▶ EXERCISE DETAILS
Print the whole listing again exactly as it stands, leaving out any images.

▶ MATERIAL SHOWN
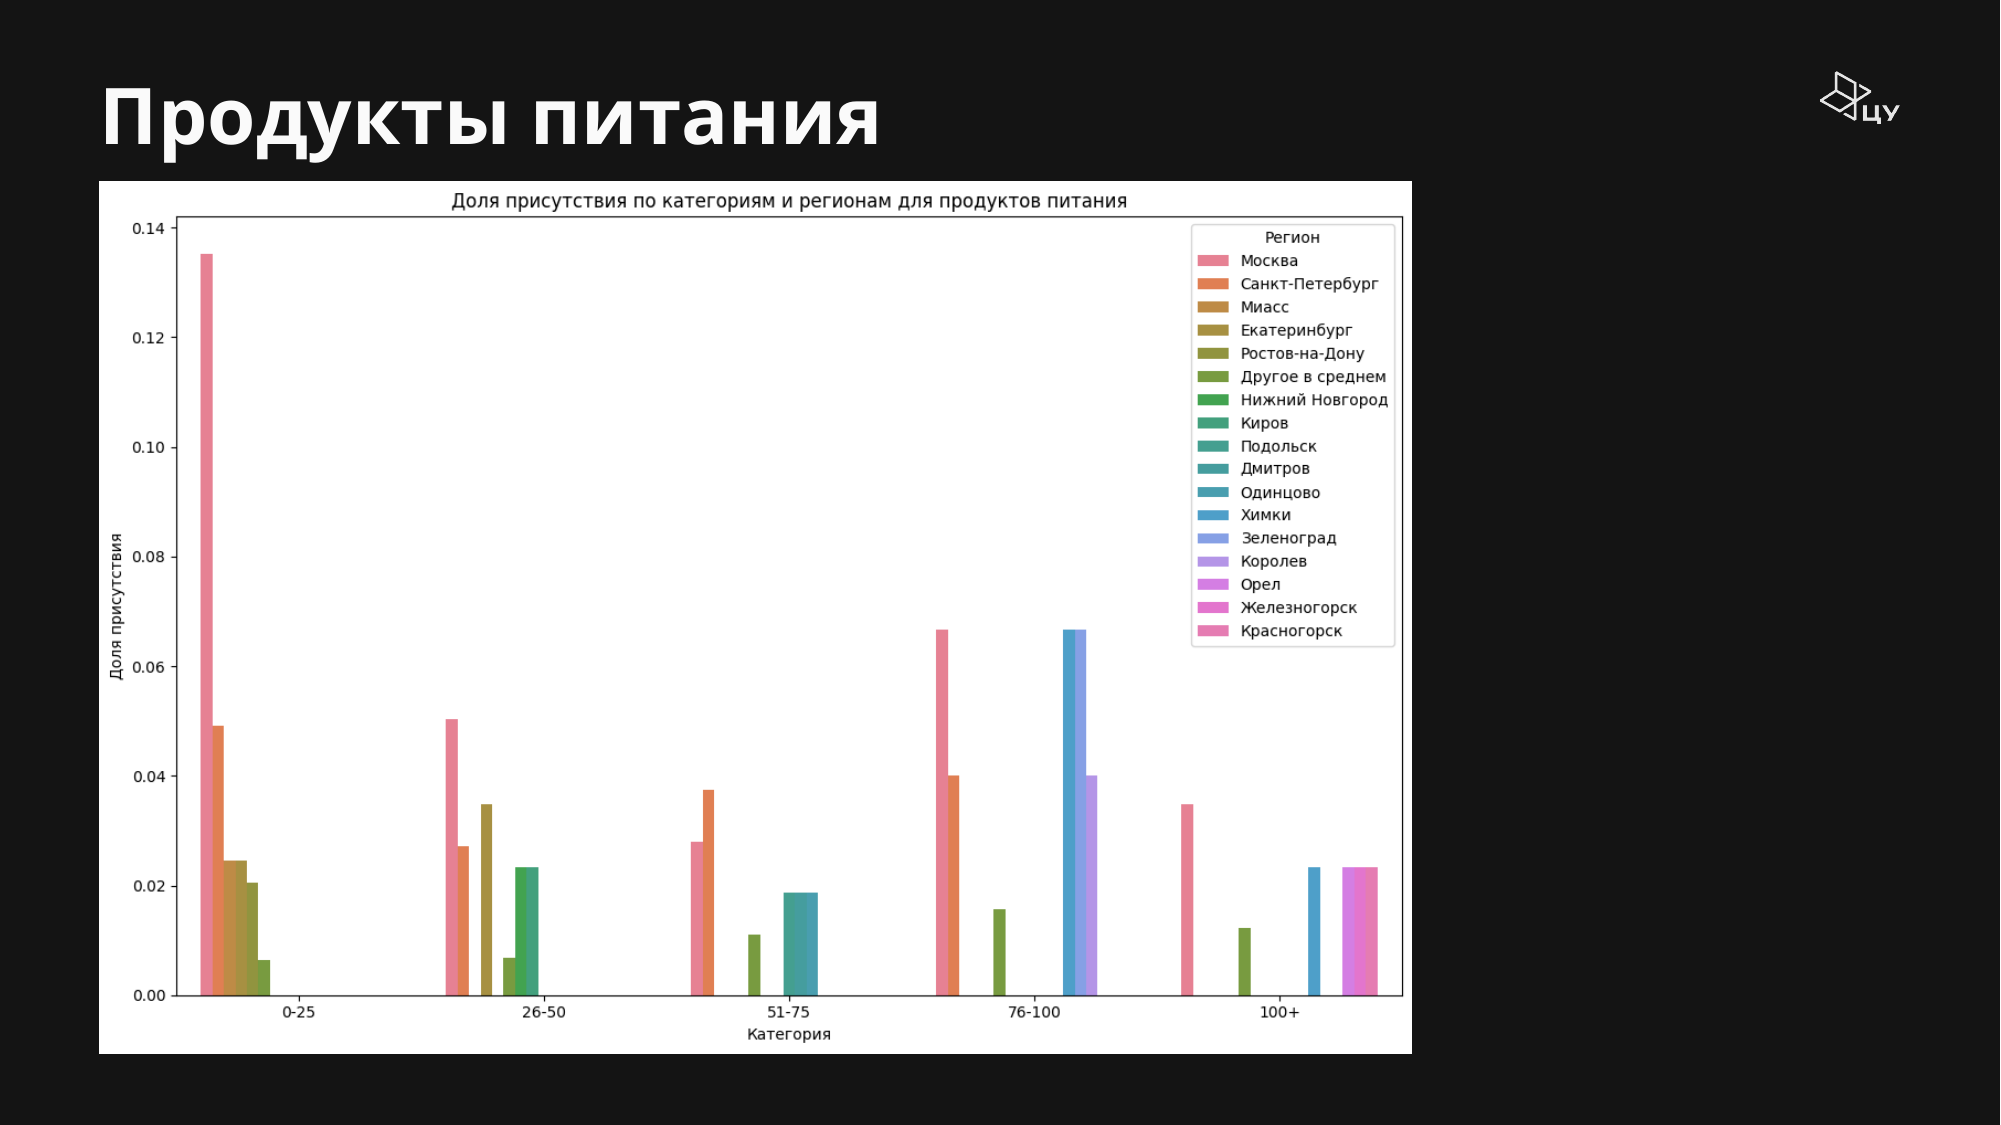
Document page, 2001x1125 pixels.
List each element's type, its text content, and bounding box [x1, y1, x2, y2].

picture [99, 181, 1412, 1054]
picture [1820, 71, 1900, 124]
text_box Продукты питания [99, 71, 1503, 161]
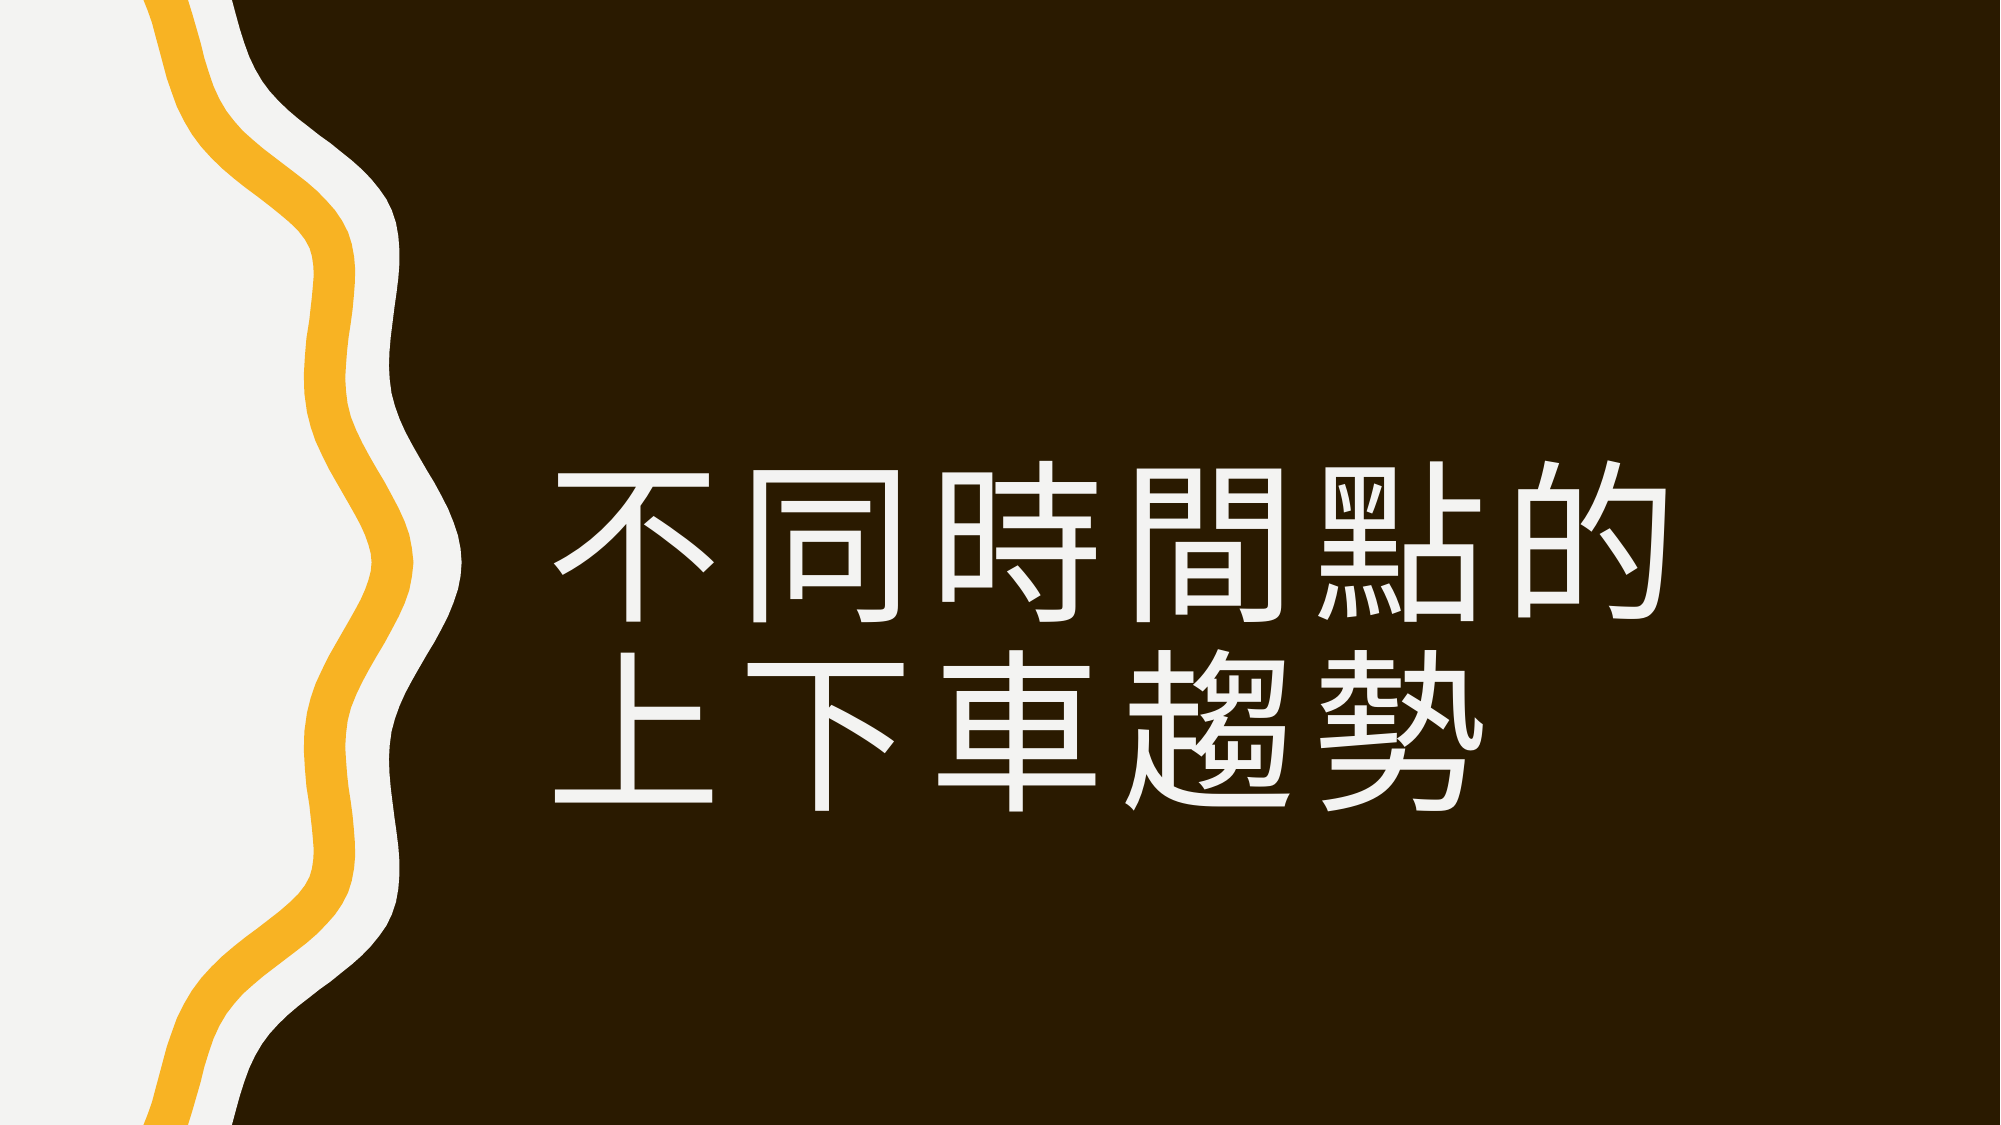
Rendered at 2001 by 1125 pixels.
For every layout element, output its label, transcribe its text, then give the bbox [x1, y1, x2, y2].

▶ RESULT BELOW
Document page, 2001x1125 pixels.
List each element's type, its text content, and bounding box [x1, y1, x2, y2].

picture [99, 181, 1412, 1054]
picture [1820, 71, 1900, 124]
text_box Продукты питания [99, 71, 1503, 161]
Rendered at 2001 by 1125 pixels.
For every layout element, output its label, transcribe its text, then give the bbox [x1, y1, x2, y2].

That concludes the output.